The design of GST itself will lead to substantial benefits accruing to end consumers. GST is a single tax on the supply of goods and services, right from the manufacturer to the consumer. Credits of input taxes paid at each stage will be available in the subsequent stage of value addition, which makes GST essentially a tax only on value addition at each stage. The final consumer will thus bear only the GST charged by the last dealer in the supply chain, with set-off benefits at all the previous. Today due to multiple indirect taxes being levied by the Centre and State, with incomplete or no input tax credits available at progressive stages of value addition, the cost of most goods and services in the country are laden with many hidden taxes. Under GST, there would be only one tax from the manufacturer to the consumer, leading to the transparency of taxes paid to the final consumer. Further, there will be relief in overall tax burden. This is because, under the GST regime, the entire supply chain will be efficiently leading to gains and prevention of leakages. This will result in the overall tax burden on most commodities to come down, which will benefit consumers.
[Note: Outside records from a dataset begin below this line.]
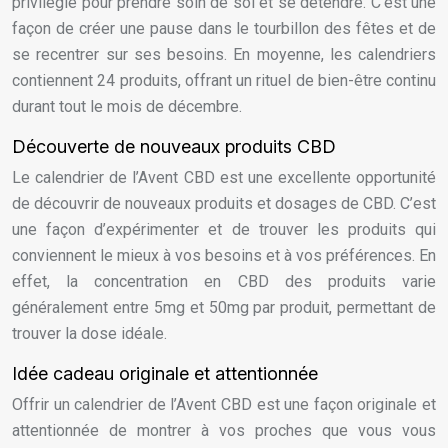
privilégié pour prendre soin de soi et se détendre. C’est une
façon de créer une pause dans le tourbillon des fêtes et de
se recentrer sur ses besoins. En moyenne, les calendriers
contiennent 24 produits, offrant un rituel de bien-être continu
durant tout le mois de décembre.
Découverte de nouveaux produits CBD
Le calendrier de l’Avent CBD est une excellente opportunité
de découvrir de nouveaux produits et dosages de CBD. C’est
une façon d’expérimenter et de trouver les produits qui
conviennent le mieux à vos besoins et à vos préférences. En
effet, la concentration en CBD des produits varie
généralement entre 5mg et 50mg par produit, permettant de
trouver la dose idéale.
Idée cadeau originale et attentionnée
Offrir un calendrier de l’Avent CBD est une façon originale et
attentionnée de montrer à vos proches que vous vous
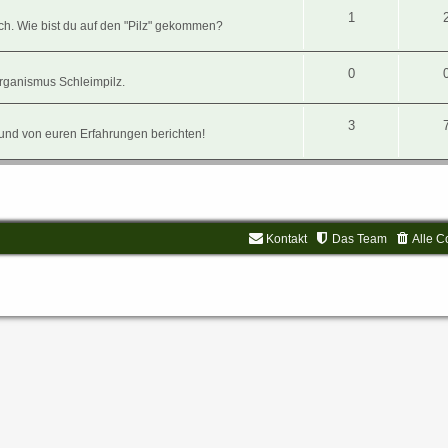
1
ch. Wie bist du auf den "Pilz" gekommen?
0
Organismus Schleimpilz.
3
n und von euren Erfahrungen berichten!
Kontakt
Das Team
Alle C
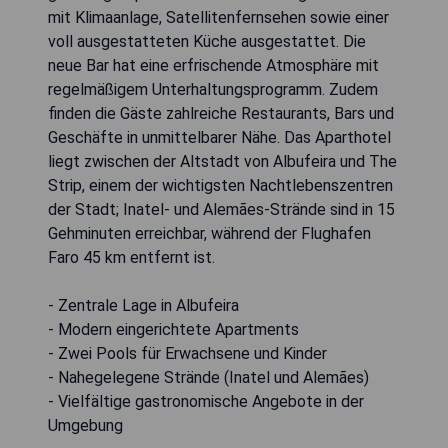
mit Klimaanlage, Satellitenfernsehen sowie einer
voll ausgestatteten Küche ausgestattet. Die
neue Bar hat eine erfrischende Atmosphäre mit
regelmäßigem Unterhaltungsprogramm. Zudem
finden die Gäste zahlreiche Restaurants, Bars und
Geschäfte in unmittelbarer Nähe. Das Aparthotel
liegt zwischen der Altstadt von Albufeira und The
Strip, einem der wichtigsten Nachtlebenszentren
der Stadt; Inatel- und Alemães-Strände sind in 15
Gehminuten erreichbar, während der Flughafen
Faro 45 km entfernt ist.
- Zentrale Lage in Albufeira
- Modern eingerichtete Apartments
- Zwei Pools für Erwachsene und Kinder
- Nahegelegene Strände (Inatel und Alemães)
- Vielfältige gastronomische Angebote in der
Umgebung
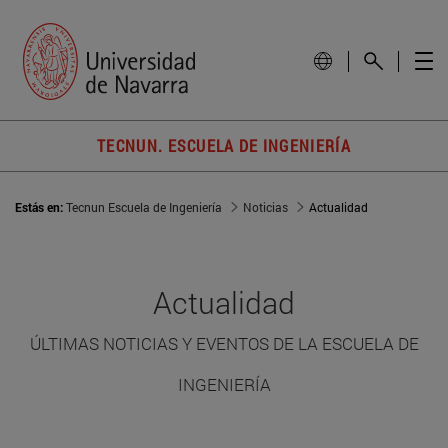
TECNUN. ESCUELA DE INGENIERÍA
Estás en:
Tecnun Escuela de Ingeniería
Noticias
Actualidad
Actualidad
ÚLTIMAS NOTICIAS Y EVENTOS DE LA ESCUELA DE
INGENIERÍA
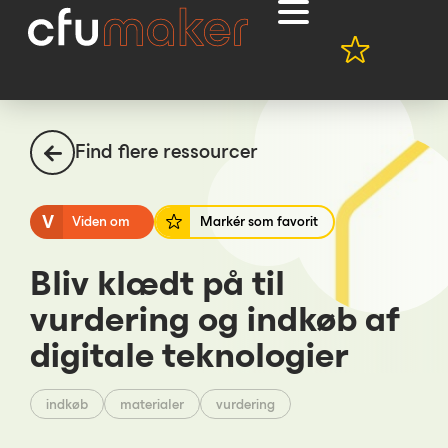
Find flere ressourcer
V
Viden om
Markér som favorit
Bliv klædt på til
vurdering og indkøb af
digitale teknologier
indkøb
materialer
vurdering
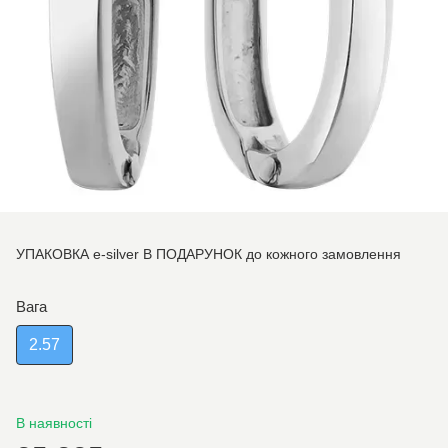
УПАКОВКА e-silver В ПОДАРУНОК до кожного замовлення
Вага
2.57
В наявності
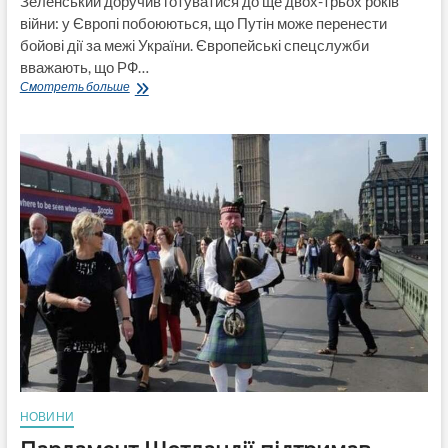
Зеленський доручив готуватися до ще двох-трьох років
війни: у Європі побоюються, що Путін може перенести
бойові дії за межі України. Європейські спецслужби
вважають, що РФ…
Українська
Смотреть больше
влада
допускає
ще
2–
3
роки
бойових
дій
на
тлі
ризиків
нових
загроз
для
Європи,
—
The
Economist
НОВИНИ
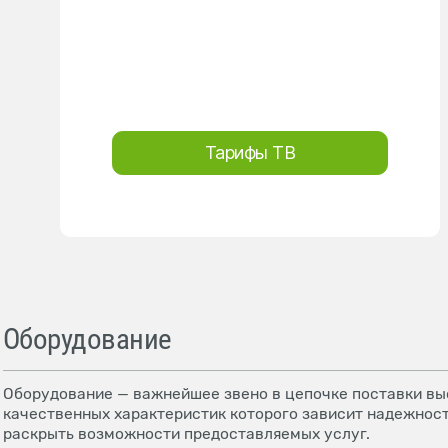
Тарифы ТВ
Оборудование
Оборудование — важнейшее звено в цепочке поставки выс
качественных характеристик которого зависит надежност
раскрыть возможности предоставляемых услуг.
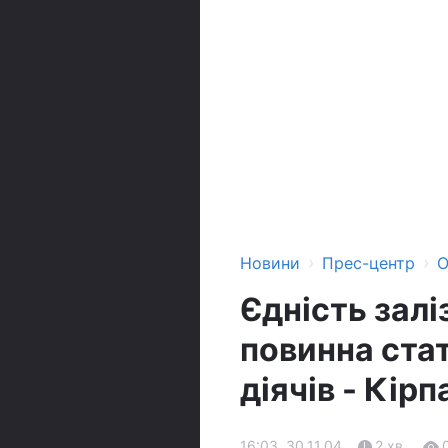
›
›
Новини
Прес-центр
О
Єдність залі
повинна ста
діячів - Кірп
16:03, 30.11.04
2 хв.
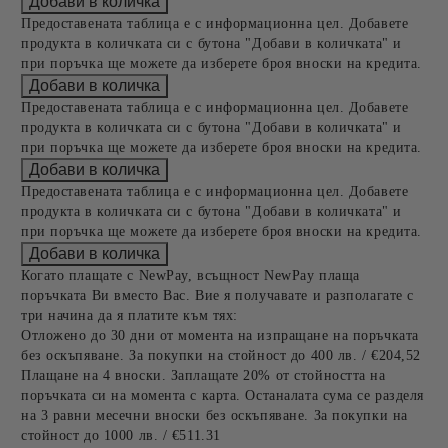
Предоставената таблица е с информационна цел. Добавете
продукта в количката си с бутона "Добави в количката" и
при поръчка ще можете да изберете броя вноски на кредита.
Предоставената таблица е с информационна цел. Добавете
продукта в количката си с бутона "Добави в количката" и
при поръчка ще можете да изберете броя вноски на кредита.
Предоставената таблица е с информационна цел. Добавете
продукта в количката си с бутона "Добави в количката" и
при поръчка ще можете да изберете броя вноски на кредита.
Когато плащате с NewPay, всъщност NewPay плаща
поръчката Ви вместо Вас. Вие я получавате и разполагате с
три начина да я платите към тях:
Отложено до 30 дни от момента на изпращане на поръчката
без оскъпяване. За покупки на стойност до 400 лв. / €204,52
Плащане на 4 вноски. Заплащате 20% от стойността на
поръчката си на момента с карта. Останалата сума се разделя
на 3 равни месечни вноски без оскъпяване. За покупки на
стойност до 1000 лв. / €511.31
However, a crucial aspect in determining the impact on the final price of goods and services is the GST rate. The indication is that most goods and services will be at taxed at a standard rate ranging from 17% to 19%.A common man incurs various expenses on day to day which are charged to indirect taxes. Purchase of goods has a standard excise duty of 12.5% embedded in it and the standard VAT of 14% appearing on the face of the invoice. The effective tax rate on goods is around 28% due to 'tax on tax' and no input tax credit available to the dealer of the excise duty charged by the manufacturer. Service tax is levied at 15% on the services consumed. So optically it seems that goods will become cheaper and services expensive should the rate of GST be a range of 17% to 19%. Small cars, FMCG products etc may become cheaper.
Hence, GST model would facilitate seamless credit across supply chains, with tax set-offs available across the production value-chain, both for goods and services. This will result in a reduction of cascading effect of taxes, therefore bringing down the overall cost of supplies. Currently, there are differential rates of VAT for the same goods in different States with further fragmentize of VAT rates and levy of entry tax in certain states. This has in the past resulted in classification disputes and entry tax litigations. However, with the abolition of entry tax in GST and given that GST rates at both the Central and State level are expected to be uniform and harmonized, the same is likely to bring down the disputes. The essence of GST is that all goods and services be taxed at a moderate rate. So, in the long run, it is expected that the burden of GST on common man will be reduced.